She was nominated for the same honor in 1949 for "Come to the Stable"
and 1950 for "All about Eve," according to the Academy database.
Holm's stage career began
in 1936 in a Deer Lake, Pennsylvania, stock company, which led to an
understudy role in a touring production of "Hamlet" with Leslie Howard,
according to her official biography.
Her Broadway debut in
"The Time of Your Life" in 1939 was a small part, but it brought her to
the attention of New York critics. Four years later, she was cast as Ado
Annie in the smash "Oklahoma!" because of her ability to "sing bad,"
the biography said.
She signed a long-term
contract with 20th Century Fox that began her film career in 1945, after
she toured Europe entertaining troops with the USO. Her first Fox movie
was "Three Little Girls in Blue" in 1946, a supporting role that earned
her star billing for the musical "Carnival in Costa Rica" in 1947.
Holm's stardom took off
in her third film, "Gentleman's Agreement," in which she won the best
supporting actress Academy Award for playing fashion editor Anne Dettry.
Her official biography
said she was challenged in "finding parts appropriate for this
intelligent blonde who didn't fit their Betty Grable 'pin-up girl'
mold." In 1949, however, she was cast as a "tennis-playing French nun in
"Come to the Stable," which earned her another best supporting actress
Oscar nomination, it said.
Fox briefly suspended
her in 1950 "for refusing other roles she felt were beneath her." But
she was brought back that same year to play the role of Karen Richards
in "All About Eve." She was again nominated for the best supporting
actress Oscar.
She shocked Hollywood by
buying out her Fox contract after "All About Eve" to return to
Broadway, despite her rising big screen stardom. Once back in New York,
Holm also began a long career acting in television.
Her TV resume includes
dozens of series, starting as a guest actress with "All Star Revue" in
1950 and concluding with an episode of "Whoopi" in 2004. In between, she
had her own short-lived series "Honestly, Celeste!" in 1954. She is
also remembered as the Fairy Godmother in Rodgers and Hammerstein's
"Cinderella," a 1965 television series.
She played Hattie Greene in both the "Touched by an Angel" and "Promised Land" TV series in the 1990s.
The last decade of her
life was overshadowed by a bitter legal dispute between one of her two
sons and Holm's fifth husband, Frank Basile. She married Basile, who was
46 years younger than her, in 2004.
Neither of her two sons was there in her Central Park West apartment when she died, Phillips said.
She first married
director Ralph Nelson in 1938, but the couple divorced the next year
after the birth of a son, Ted, according to her official biography.

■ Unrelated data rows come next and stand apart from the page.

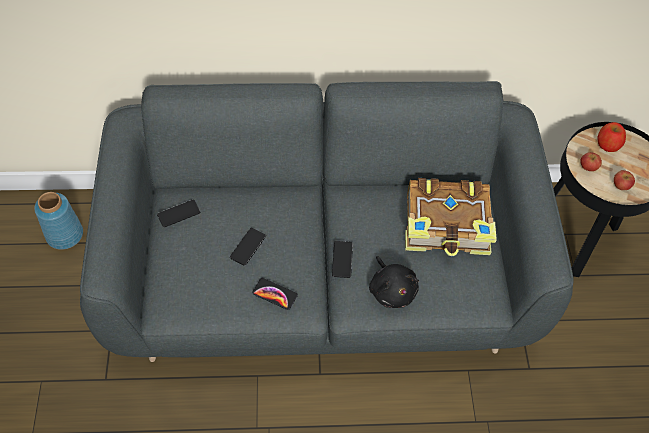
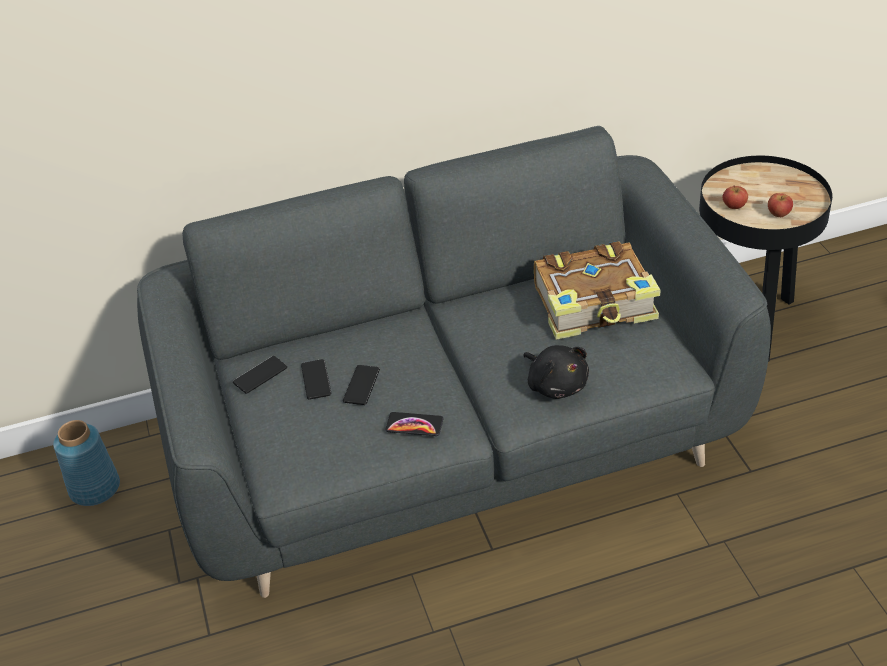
camera: 10 degrees left, 15 degrees down
(342, 259) = (483, 370): phone -> phone (316, 380)
(608, 144) = (746, 180): apple -> none

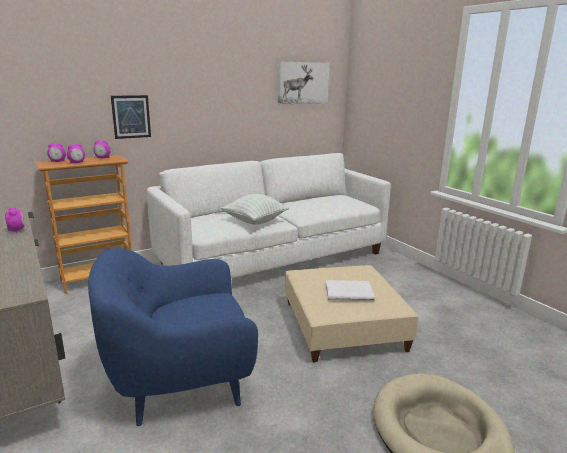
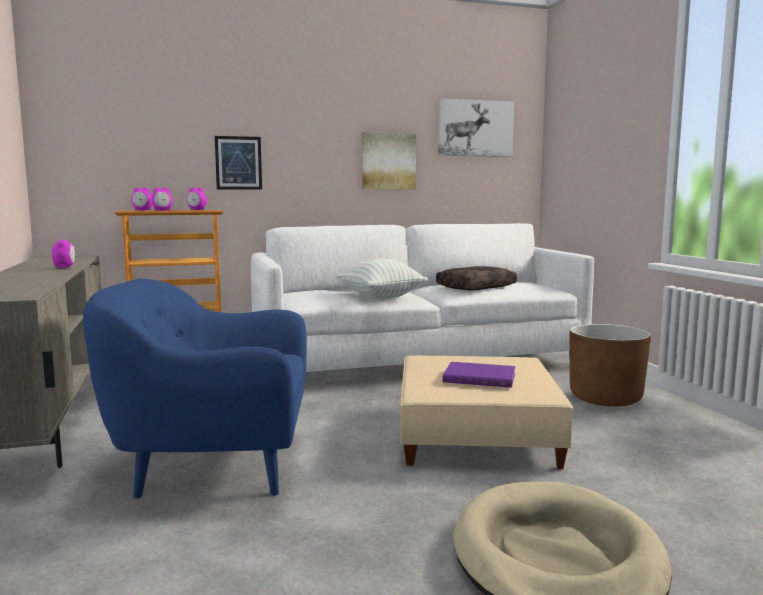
camera: 15 degrees right, 10 degrees down
(243, 110) = (388, 161): none -> picture
(314, 206) = (475, 287): none -> brown pillow
(348, 292) = (479, 377): white book -> purple book
(406, 282) = (605, 398): none -> brown planter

Her second marriage, to English auditor Francis Davies, in 1940 also ended quickly, the biography said.
Holm married airline
public relations executive A. Schuyler Dunning in 1946. Her second son,
Daniel, was born that year, but that marriage did not last, it said.
However, Holm's fourth
marriage in 1961 to actor Wesley Addy, whom she met while co-starring in
the 1960 Broadway production of "Invitation to the March." They often
acted onstage together during their marriage, which lasted until Addy's
death in 1996.
Funeral arrangements were not immediately available.